Tuna War: Lords say ban on drift net fishing cannot be justified - European Commission plan to outlaw nets 'is unbalanced'

AN ALL-PARTY Lords committee on drift net fishing has attacked a proposal by the European Commission that the use of the nets be banned by 1997.

Saying that there was no justification for a ban, the Lords accused the commission of issuing politically inspired proposals unsupported by scientific evidence.

As more Cornish, French and Irish fishermen head to the Bay of Biscay to fish for tuna, risking further confrontation with Spanish crews, the Lords have issued what amounts to a propaganda salvo in defence of drift net fishing.

Their report, issued on Monday, accuses the commission of issuing an 'unbalanced' proposal that 'lacked intellectual integrity and objectivity'.

A ban on the use of drift nets has long been advocated by environmental groups such as Greenpeace and by organisations like the Atlantic Salmon Trust, which makes the point that every salmon caught in a net is worth about pounds 20, but each fish caught on a rod is worth at least pounds 200. Netting salmon in the north-east of England generates less than pounds 2m for the economy, while Scottish salmon angling generates about pounds 50m.
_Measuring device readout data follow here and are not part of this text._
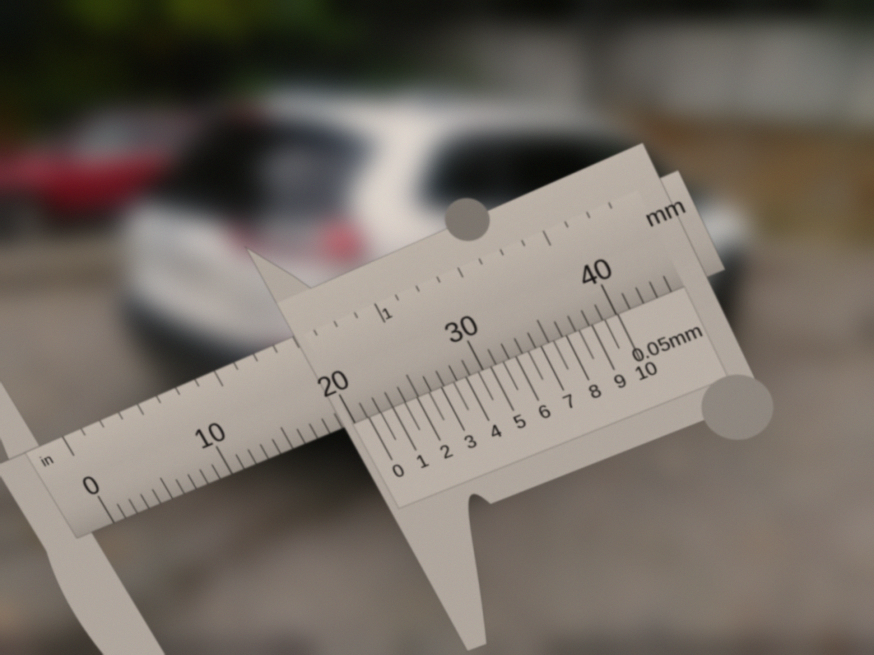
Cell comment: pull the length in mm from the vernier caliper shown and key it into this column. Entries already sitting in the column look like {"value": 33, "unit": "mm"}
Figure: {"value": 21.1, "unit": "mm"}
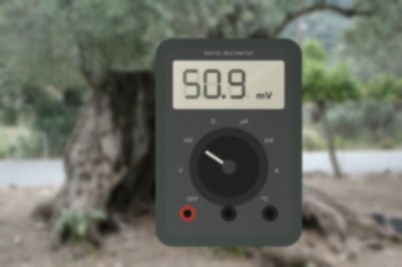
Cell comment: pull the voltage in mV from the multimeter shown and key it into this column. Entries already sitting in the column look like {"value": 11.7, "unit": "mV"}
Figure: {"value": 50.9, "unit": "mV"}
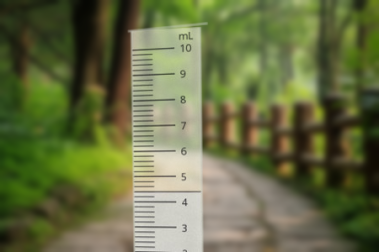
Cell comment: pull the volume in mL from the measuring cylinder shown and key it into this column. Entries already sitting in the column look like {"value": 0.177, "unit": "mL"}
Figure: {"value": 4.4, "unit": "mL"}
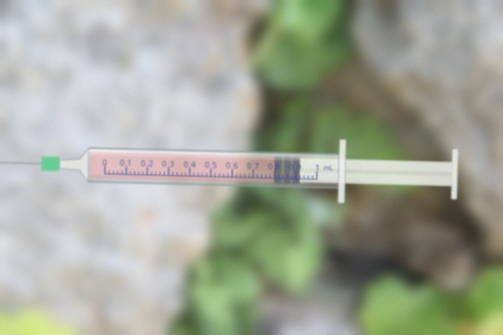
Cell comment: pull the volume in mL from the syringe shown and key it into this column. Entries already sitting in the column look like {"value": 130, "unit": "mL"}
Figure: {"value": 0.8, "unit": "mL"}
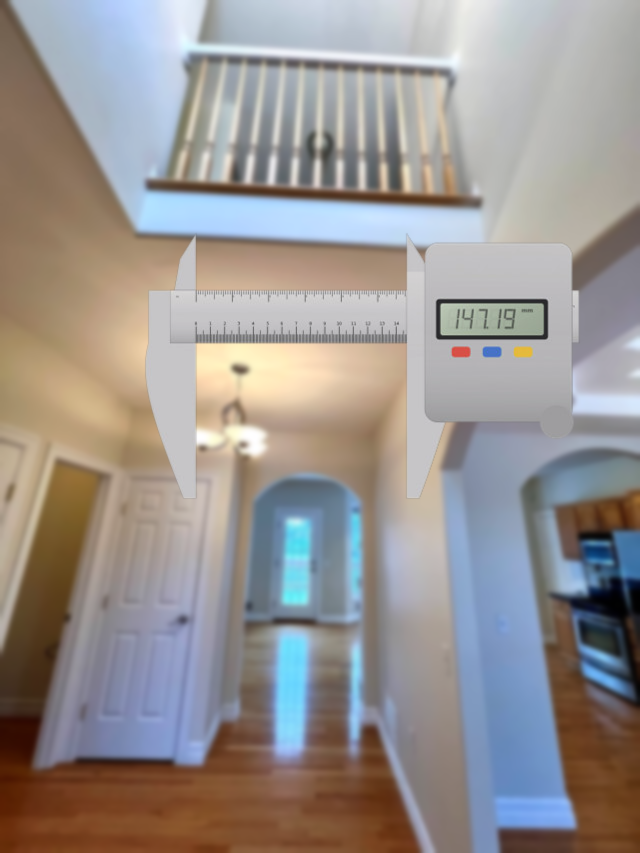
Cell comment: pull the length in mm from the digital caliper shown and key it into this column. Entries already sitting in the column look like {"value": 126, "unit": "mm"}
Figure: {"value": 147.19, "unit": "mm"}
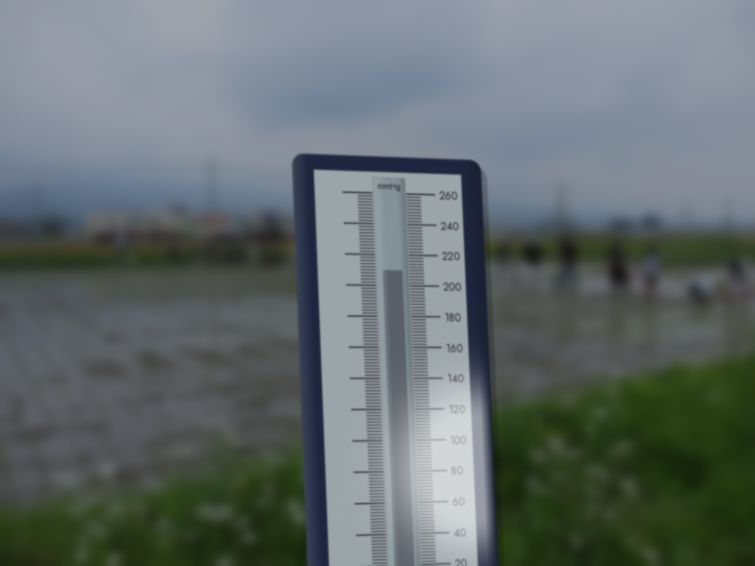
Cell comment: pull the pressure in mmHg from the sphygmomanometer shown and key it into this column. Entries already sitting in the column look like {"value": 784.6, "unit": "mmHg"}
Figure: {"value": 210, "unit": "mmHg"}
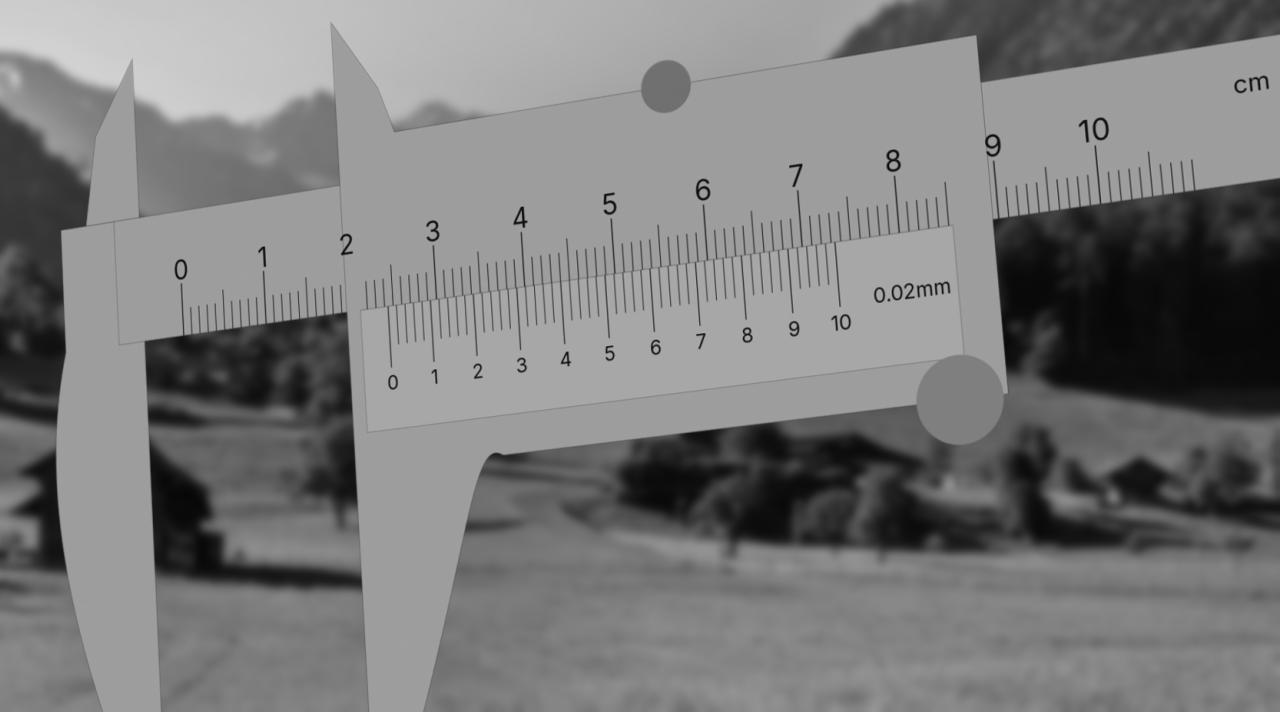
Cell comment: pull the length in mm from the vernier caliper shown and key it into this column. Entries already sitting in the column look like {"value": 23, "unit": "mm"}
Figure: {"value": 24.4, "unit": "mm"}
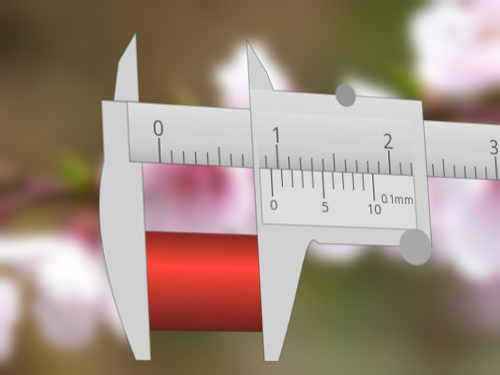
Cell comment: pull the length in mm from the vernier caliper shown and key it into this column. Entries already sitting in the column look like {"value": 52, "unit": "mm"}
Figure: {"value": 9.4, "unit": "mm"}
The commission wants to end drift net fishing both on the high seas and within national 12-mile limits, on environmental grounds and to protect the livelihoods of fishing communities that use traditional methods of rod and line. Such a ban would affect the 10 British boats that turned to tuna fishing in recent years, and the coastal salmon fishery.

Long drift nets have already been outlawed by the United Nations because they kill a large number of dolphins and sharks. Their gills become entangled in the mesh and they drown. The carcasses are dumped.
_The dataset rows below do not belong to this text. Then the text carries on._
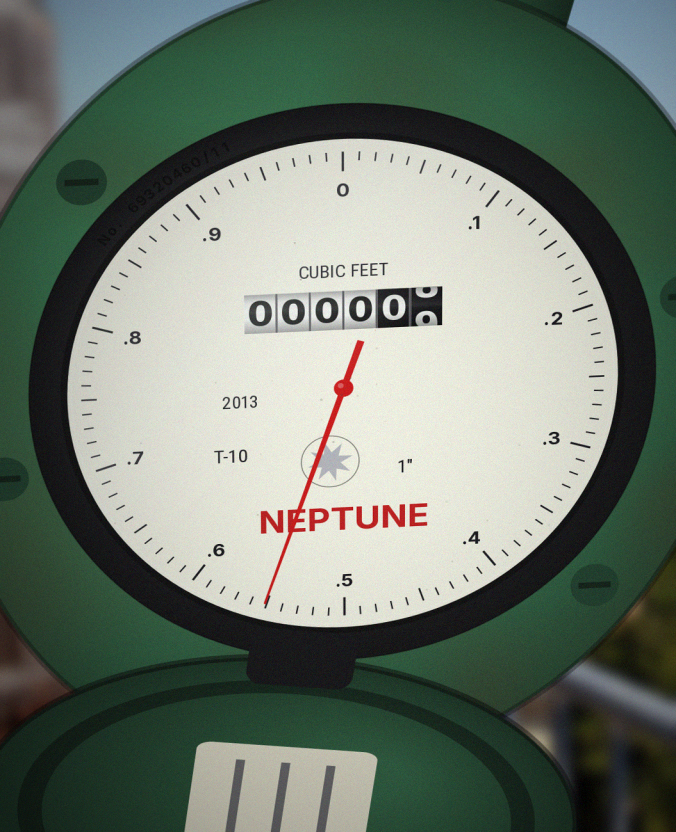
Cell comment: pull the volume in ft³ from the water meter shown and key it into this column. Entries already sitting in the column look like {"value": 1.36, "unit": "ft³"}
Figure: {"value": 8.55, "unit": "ft³"}
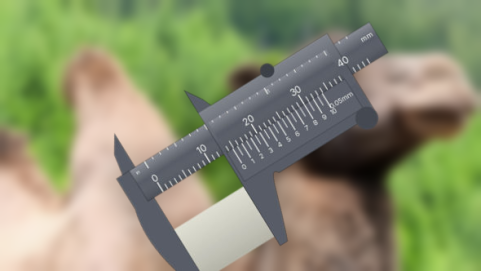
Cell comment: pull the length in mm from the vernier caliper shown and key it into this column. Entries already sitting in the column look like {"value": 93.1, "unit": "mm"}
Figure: {"value": 14.8, "unit": "mm"}
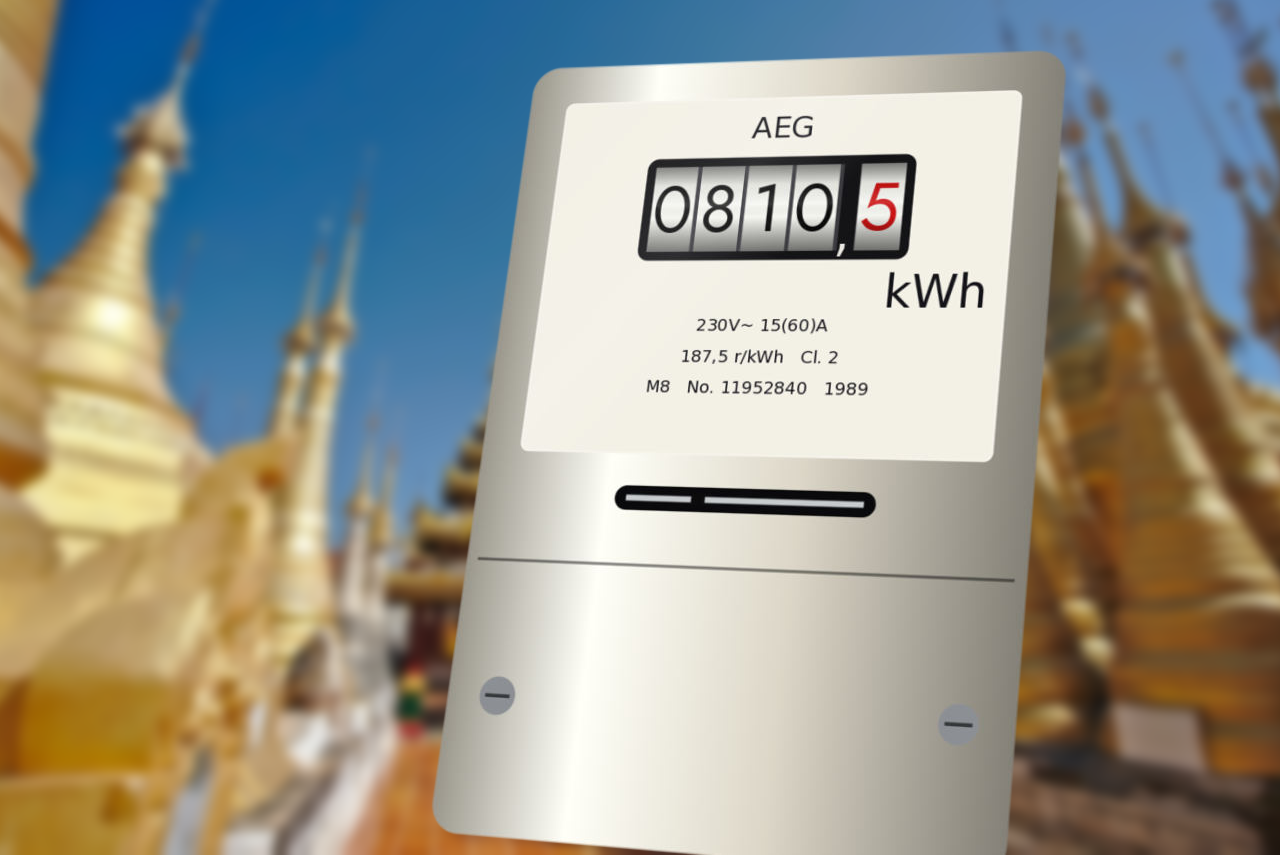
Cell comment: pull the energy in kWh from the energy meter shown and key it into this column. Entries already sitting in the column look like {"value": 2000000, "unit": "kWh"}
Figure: {"value": 810.5, "unit": "kWh"}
It is estimated that more than 1,700 dolphins are caught annually by the 64 French vessels that fish for tuna.

For Italian boats fishing for swordfish in the Mediterranean, the statistics are worse. Swordfish account for only 18 per cent of the catch, which includes 74 species. As for the 'dolphin windows' used by British drift net fishermen, which are meant to allow mammals to escape unharmed, the Lords report said that it was still not known whether they are effective.

The Lords report said there was 'scant evidence' that the nets were causing over-fishing of tuna or damaging the dolphin population. As for the Spanish technique of fishing with poles, lines and live bait being 'dolphin-friendly', the Lords cited evidence from the Royal Society for the Protection of Birds to the effect that this technique 'poses a serious threat to sea birds'. There was evidence that guillemots, razorbills and occasionally puffins are caught in drift nets, especially those set by coastal fishermen catching salmon.

Evidence was presented that drift net fishing had caused a 60 per cent fall in salmon stocks over the past 30 years.